- [TASK DESCRIPTION] Line by line, transcribe the data shown below.

(Source records)
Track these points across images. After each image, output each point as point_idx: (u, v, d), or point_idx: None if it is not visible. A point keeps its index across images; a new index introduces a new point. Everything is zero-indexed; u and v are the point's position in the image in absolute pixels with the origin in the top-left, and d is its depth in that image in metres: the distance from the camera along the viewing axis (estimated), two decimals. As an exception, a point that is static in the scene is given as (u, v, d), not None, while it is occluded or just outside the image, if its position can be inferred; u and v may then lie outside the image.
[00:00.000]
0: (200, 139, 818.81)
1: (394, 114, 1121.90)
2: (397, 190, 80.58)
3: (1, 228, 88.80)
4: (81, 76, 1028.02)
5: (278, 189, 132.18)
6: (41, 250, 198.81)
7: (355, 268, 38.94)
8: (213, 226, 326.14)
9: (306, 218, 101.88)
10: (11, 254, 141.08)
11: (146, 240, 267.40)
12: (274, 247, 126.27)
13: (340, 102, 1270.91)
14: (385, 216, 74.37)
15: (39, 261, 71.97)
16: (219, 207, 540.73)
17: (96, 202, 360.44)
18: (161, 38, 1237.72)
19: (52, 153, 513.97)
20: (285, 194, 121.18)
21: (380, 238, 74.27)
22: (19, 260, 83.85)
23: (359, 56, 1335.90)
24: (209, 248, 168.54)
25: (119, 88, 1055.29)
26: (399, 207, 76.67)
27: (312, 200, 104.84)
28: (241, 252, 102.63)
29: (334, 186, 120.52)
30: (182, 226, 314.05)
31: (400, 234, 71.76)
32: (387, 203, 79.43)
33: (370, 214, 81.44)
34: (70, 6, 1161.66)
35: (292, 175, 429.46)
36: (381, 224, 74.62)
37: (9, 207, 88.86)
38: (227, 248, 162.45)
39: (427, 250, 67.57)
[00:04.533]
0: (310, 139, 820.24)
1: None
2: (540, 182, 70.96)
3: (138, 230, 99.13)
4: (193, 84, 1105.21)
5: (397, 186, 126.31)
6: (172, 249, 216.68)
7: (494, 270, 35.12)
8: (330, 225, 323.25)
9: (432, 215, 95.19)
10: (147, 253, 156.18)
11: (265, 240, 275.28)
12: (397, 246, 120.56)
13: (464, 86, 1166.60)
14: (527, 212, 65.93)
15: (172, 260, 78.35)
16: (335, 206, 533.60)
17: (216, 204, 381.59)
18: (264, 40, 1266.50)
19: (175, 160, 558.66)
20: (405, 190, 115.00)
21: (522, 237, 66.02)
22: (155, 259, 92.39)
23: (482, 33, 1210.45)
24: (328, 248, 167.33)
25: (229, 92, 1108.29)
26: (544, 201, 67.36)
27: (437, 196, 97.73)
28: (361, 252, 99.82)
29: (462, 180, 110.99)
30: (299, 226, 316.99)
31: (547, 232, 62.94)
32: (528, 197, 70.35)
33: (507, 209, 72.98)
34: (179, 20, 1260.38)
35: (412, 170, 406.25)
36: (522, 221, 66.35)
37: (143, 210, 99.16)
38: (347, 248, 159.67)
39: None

- [OUTPUT OF THE EXERCISE]
Track these points across images. After each image, output each point as point_idx: (u, v, d), or point_idx: None if it is not visible. A point keeps its index across images; a new index introduces a new point. Everything is zero-indexed; u and v are the point's position in the image in absolute pixels with the origin in the top-left, and d is its depth in that image in metres: the distance from the camera along the viewing axis (estimated), two decimals. As an exception, a point that is static in the scene is given as (u, v, d), not None, while it is occluded or just outside the image, if its position can be inferred; u and v may then lie outside the image.
[00:00.000]
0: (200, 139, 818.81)
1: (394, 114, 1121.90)
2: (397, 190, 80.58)
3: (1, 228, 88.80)
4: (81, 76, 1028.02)
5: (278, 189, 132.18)
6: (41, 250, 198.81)
7: (355, 268, 38.94)
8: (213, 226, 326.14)
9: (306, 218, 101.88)
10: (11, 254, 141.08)
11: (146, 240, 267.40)
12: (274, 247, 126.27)
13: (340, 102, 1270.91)
14: (385, 216, 74.37)
15: (39, 261, 71.97)
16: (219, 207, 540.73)
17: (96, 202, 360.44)
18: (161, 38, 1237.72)
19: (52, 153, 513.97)
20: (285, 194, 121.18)
21: (380, 238, 74.27)
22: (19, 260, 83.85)
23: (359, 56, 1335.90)
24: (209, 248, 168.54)
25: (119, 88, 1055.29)
26: (399, 207, 76.67)
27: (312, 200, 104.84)
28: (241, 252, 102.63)
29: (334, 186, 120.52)
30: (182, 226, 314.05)
31: (400, 234, 71.76)
32: (387, 203, 79.43)
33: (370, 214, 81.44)
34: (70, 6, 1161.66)
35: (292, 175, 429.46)
36: (381, 224, 74.62)
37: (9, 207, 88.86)
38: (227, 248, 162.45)
39: (427, 250, 67.57)
[00:04.533]
0: (310, 139, 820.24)
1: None
2: (540, 182, 70.96)
3: (138, 230, 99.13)
4: (193, 84, 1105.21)
5: (397, 186, 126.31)
6: (172, 249, 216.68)
7: (494, 270, 35.12)
8: (330, 225, 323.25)
9: (432, 215, 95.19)
10: (147, 253, 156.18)
11: (265, 240, 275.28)
12: (397, 246, 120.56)
13: (464, 86, 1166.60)
14: (527, 212, 65.93)
15: (172, 260, 78.35)
16: (335, 206, 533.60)
17: (216, 204, 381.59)
18: (264, 40, 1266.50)
19: (175, 160, 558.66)
20: (405, 190, 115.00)
21: (522, 237, 66.02)
22: (155, 259, 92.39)
23: (482, 33, 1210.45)
24: (328, 248, 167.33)
25: (229, 92, 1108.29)
26: (544, 201, 67.36)
27: (437, 196, 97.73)
28: (361, 252, 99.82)
29: (462, 180, 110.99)
30: (299, 226, 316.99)
31: (547, 232, 62.94)
32: (528, 197, 70.35)
33: (507, 209, 72.98)
34: (179, 20, 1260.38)
35: (412, 170, 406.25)
36: (522, 221, 66.35)
37: (143, 210, 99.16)
38: (347, 248, 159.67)
39: None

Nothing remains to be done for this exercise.